2. Credit verification
It is not unusual for individuals to have multiple lines of credit and neglect to disclose certain debts.
Therefore it is important to ensure that all current outstanding commitments are captured so that priority debts can be highlighted and an appropriate solution that is affordable and sustainable can be agreed.
The technology now exists to view all outstanding types of credit and time series stamped data over the last three, six, nine or 12 months. This can highlight any improvements or deterioration, giving a true view to understand an individual’s level of overall debt.
3. Household expenditure
The problem organisations often face when using common measures, such as the Money Advice Trust’s ‘Common Financial Statement’ (CFS) or now the “Standard Financial Statement” (SFS), to determine a customer’s amount of household expenditure, is that there can be quite large differences in reasonable levels of expenditure depending on the geographical location of the individual.
Using technology such as the single use sealed smart browser provides customers with the facility to simply, securely and quickly package up their bank account information for use in collections affordability assessment processes. What was once a process that could take up to ten working days can now be delivered in 60 seconds, providing the customer with a first class customer experience and removing significant operational cost for the creditor.
Customers often get contacted by creditors at a time that is inconvenient for them to be able to accurately and reliably provide all the information required to complete an affordability assessment. Equally, they may feel unable to speak to someone directly.
So, perhaps one of the most important pieces of the jigsaw is to offer customers the ability to self-serve an affordability assessment through an online portal. Also, allowing customers to re-use the data captured previously with one lender with other lenders would only be in the best interest of the customer and their overall journey.

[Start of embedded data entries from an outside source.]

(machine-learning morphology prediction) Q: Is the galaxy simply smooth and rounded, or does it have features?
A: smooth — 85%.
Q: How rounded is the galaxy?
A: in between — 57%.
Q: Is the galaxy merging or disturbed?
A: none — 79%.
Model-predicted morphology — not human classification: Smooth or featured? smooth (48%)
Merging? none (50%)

5. Customer Journey Optimisation
Creating affordable and sustainable outcomes is key to the income & expenditure (I&E) process. To be fair, with enough time and resource, this is possible for everyone but the real challenge is being able to do this within a process that is acceptable for the consumer in terms of time and energy and not cost prohibitive to the organisation compiling the I&E.
Callcredit provide a full I&E solution that also contains an initial dashboard assessment. The dashboard verifies the customers income, credit and uses SFS expenditure figures plus Callcredit Cost of Living analysis to account for people’s cost of living depending on their geographic location, to produce a financial assessment of the customer within a couple of minutes.

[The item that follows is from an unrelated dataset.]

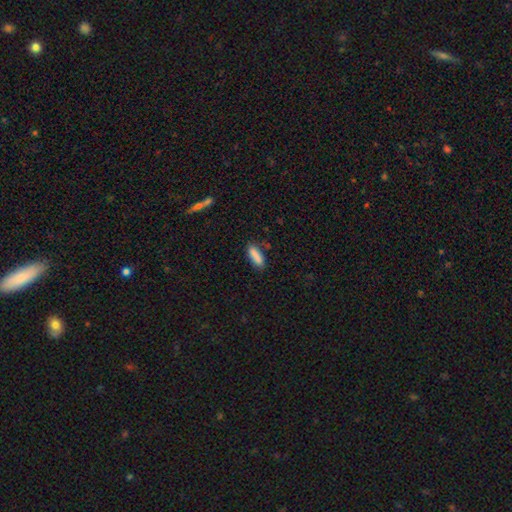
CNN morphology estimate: smooth_or_featured: smooth (p=0.87) [alt: star or artifact p=0.07]
how_rounded: in between (p=0.57) [alt: cigar-shaped p=0.41]
merging: none (p=0.79) [alt: minor disturbance p=0.15]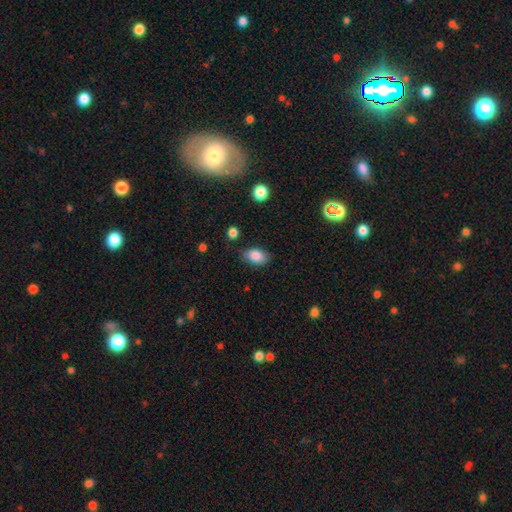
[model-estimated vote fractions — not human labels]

This is key for the customer journey experience as the accurate use of data and technology can determine if the customer requires an in depth I&E or immediately highlights customers that really should be referred for free independent debt advice. Rather than the lender spending 30 minutes on a full I&E only to then refer the customer for debt advice where the customer starts the process again the correct next steps for the customer can be determined within minutes. Of course there are operational cost benefits to the company deploying this method but the real win is that customer receives the correct advice and their journey is optimised to reach the correct outcome as quickly as possible.
What is clear, is that as technology shapes the future of customer experience, automation via digital channels will drive collections practices across the industry, improving income & expenditure assessments for both the customer and the creditor and hopefully facilitating interventions and contacts even at a pre-arrears stage.
By embracing new technology, like end-to-end decisioning tools that completely transform the customer experience and provide a holistic view of an individual’s level of overall debt, creditor organisations can get ahead of the curve and benefit from the streamlined processes.